Hemple gives me a look, like let’s hope the cops are having the same thoughts about random violence.

I’m praying that maybe Laurel has an alibi — off doin’ Midnight Mass with the Sisters of Mercy. With Laurel, since the divorce, you never know. One night she showed up at our house with a Catholic priest. Nikki was commode-hugging sick, the aftermath from a session of chemo. I was left to entertain Laurel and his eminence in my pajamas at two in the morning. Seems Laurel was feeling particularly sinful that night. She ended up last in line for confession, and afterward with a friend invited their young confessor out to dinner. After doing penance over cocktails, Laurel managed to ditch her female friend and convince her companion in black to loose his collar while they did a few sashays on the dance floor. By the time they reached my house, shit-faced as they were, Laurel was busy putting the bans of celibacy to the ultimate test. There are times when my sister-in-law can be the devil in drag.

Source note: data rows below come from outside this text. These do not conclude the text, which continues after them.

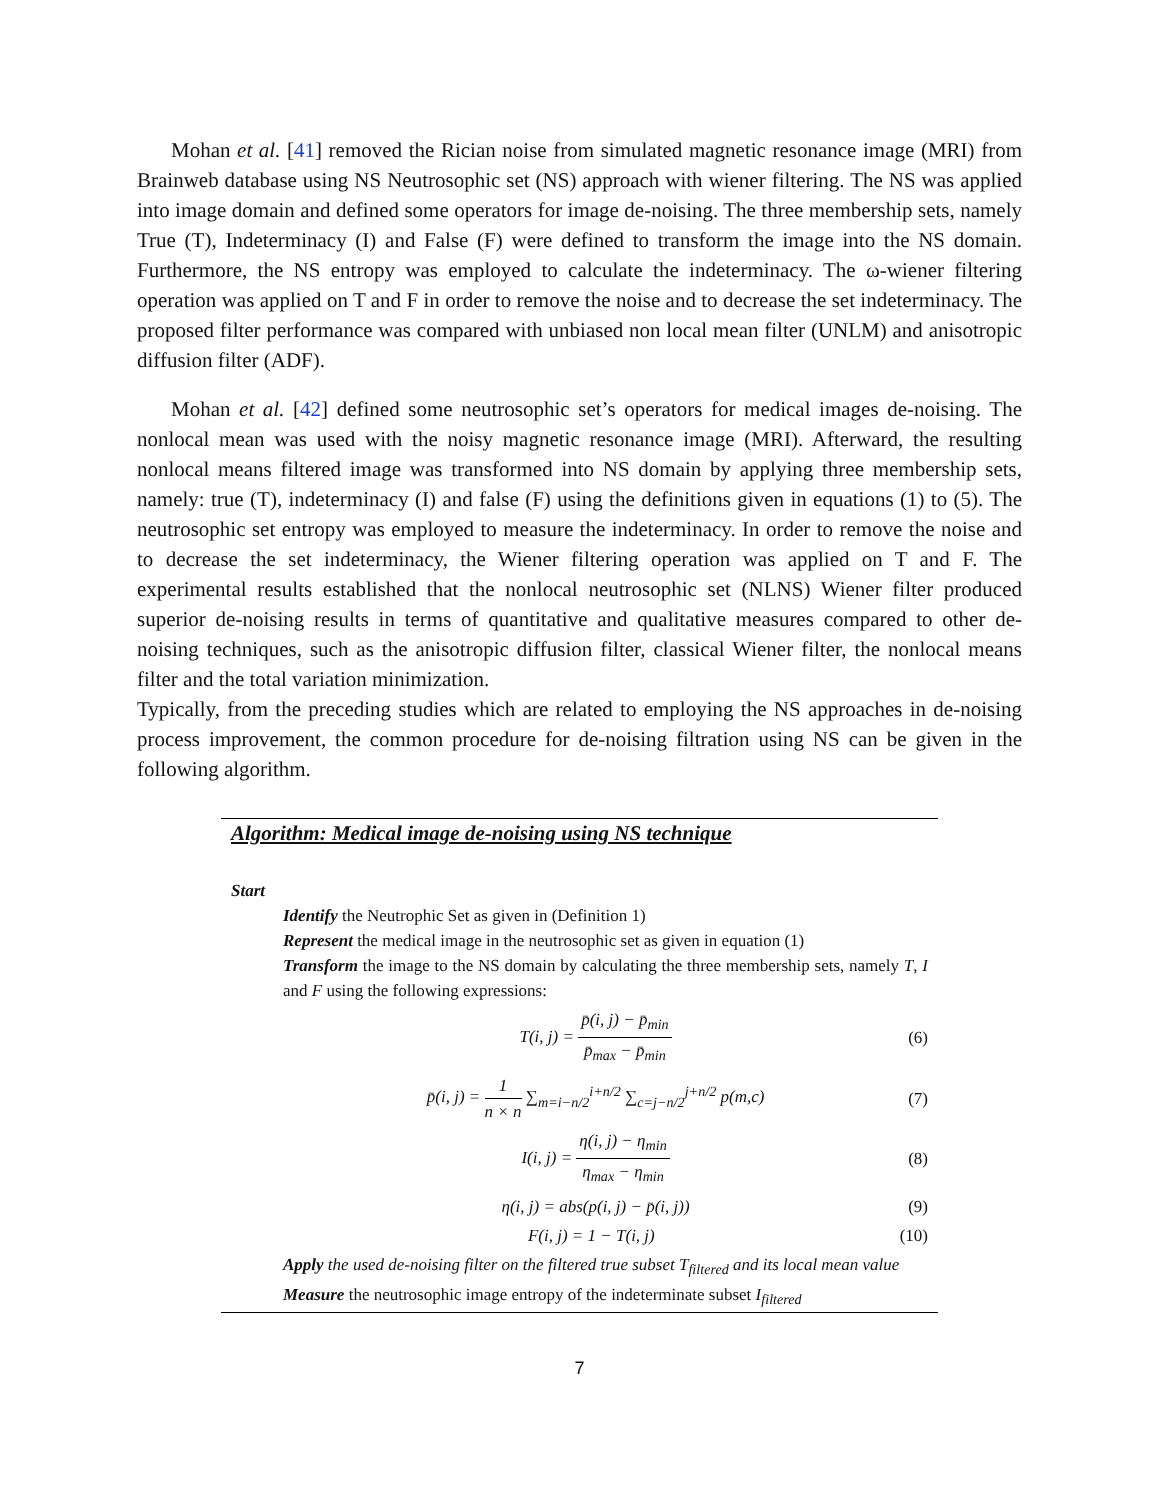Mohan et al. [41] removed the Rician noise from simulated magnetic resonance image (MRI) from Brainweb database using NS Neutrosophic set (NS) approach with wiener filtering. The NS was applied into image domain and defined some operators for image de-noising. The three membership sets, namely True (T), Indeterminacy (I) and False (F) were defined to transform the image into the NS domain. Furthermore, the NS entropy was employed to calculate the indeterminacy. The ω-wiener filtering operation was applied on T and F in order to remove the noise and to decrease the set indeterminacy. The proposed filter performance was compared with unbiased non local mean filter (UNLM) and anisotropic diffusion filter (ADF).
Mohan et al. [42] defined some neutrosophic set’s operators for medical images de-noising. The nonlocal mean was used with the noisy magnetic resonance image (MRI). Afterward, the resulting nonlocal means filtered image was transformed into NS domain by applying three membership sets, namely: true (T), indeterminacy (I) and false (F) using the definitions given in equations (1) to (5). The neutrosophic set entropy was employed to measure the indeterminacy. In order to remove the noise and to decrease the set indeterminacy, the Wiener filtering operation was applied on T and F. The experimental results established that the nonlocal neutrosophic set (NLNS) Wiener filter produced superior de-noising results in terms of quantitative and qualitative measures compared to other de-noising techniques, such as the anisotropic diffusion filter, classical Wiener filter, the nonlocal means filter and the total variation minimization.
Typically, from the preceding studies which are related to employing the NS approaches in de-noising process improvement, the common procedure for de-noising filtration using NS can be given in the following algorithm.
Algorithm: Medical image de-noising using NS technique
Start
Identify the Neutrophic Set as given in (Definition 1)
Represent the medical image in the neutrosophic set as given in equation (1)
Transform the image to the NS domain by calculating the three membership sets, namely T, I and F using the following expressions:
T(i, j) = p̄(i, j) − p̄<sub>min</sub> p̄<sub>max</sub> − p̄<sub>min</sub> (6)
p̄(i, j) = 1 n × n ∑<sub>m=i−n/2</sub><sup>i+n/2</sup> ∑<sub>c=j−n/2</sub><sup>j+n/2</sup> p(m,c) (7)
I(i, j) = η(i, j) − η<sub>min</sub> η<sub>max</sub> − η<sub>min</sub> (8)
η(i, j) = abs(p(i, j) − p̄(i, j)) (9)
F(i, j) = 1 − T(i, j) (10)
Apply the used de-noising filter on the filtered true subset T<sub>filtered</sub> and its local mean value
Measure the neutrosophic image entropy of the indeterminate subset I<sub>filtered</sub>
7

Still, I don’t think she could kill.

‘Understand you’re related?’ says Colby. She’s looking at me, nodding toward the house behind tape, in bright lights.

I look at Hemple. She gives me an expression, like ‘me and my big mouth.’

‘One-time brother-in-law,’ I tell her. ‘Past tense.’

‘Oh.’ Silence like she’s stumbled over some aging uncle’s peccadillo.

‘You live in the neighborhood?’ I ask her.

‘A few blocks away.’ She nods in a direction over her shoulder somewhere. The years have been kind to her.

‘You?’ she says.

‘Just passing by.’ As this escapes my lips I think, at two in the morning Colby must wonder what tavern I’m coming from. Still, I’m not anxious to advertise that I am here on business, in pursuit of the wayward Laurel, or to feed suspicions that she might be involved in the activities across the street.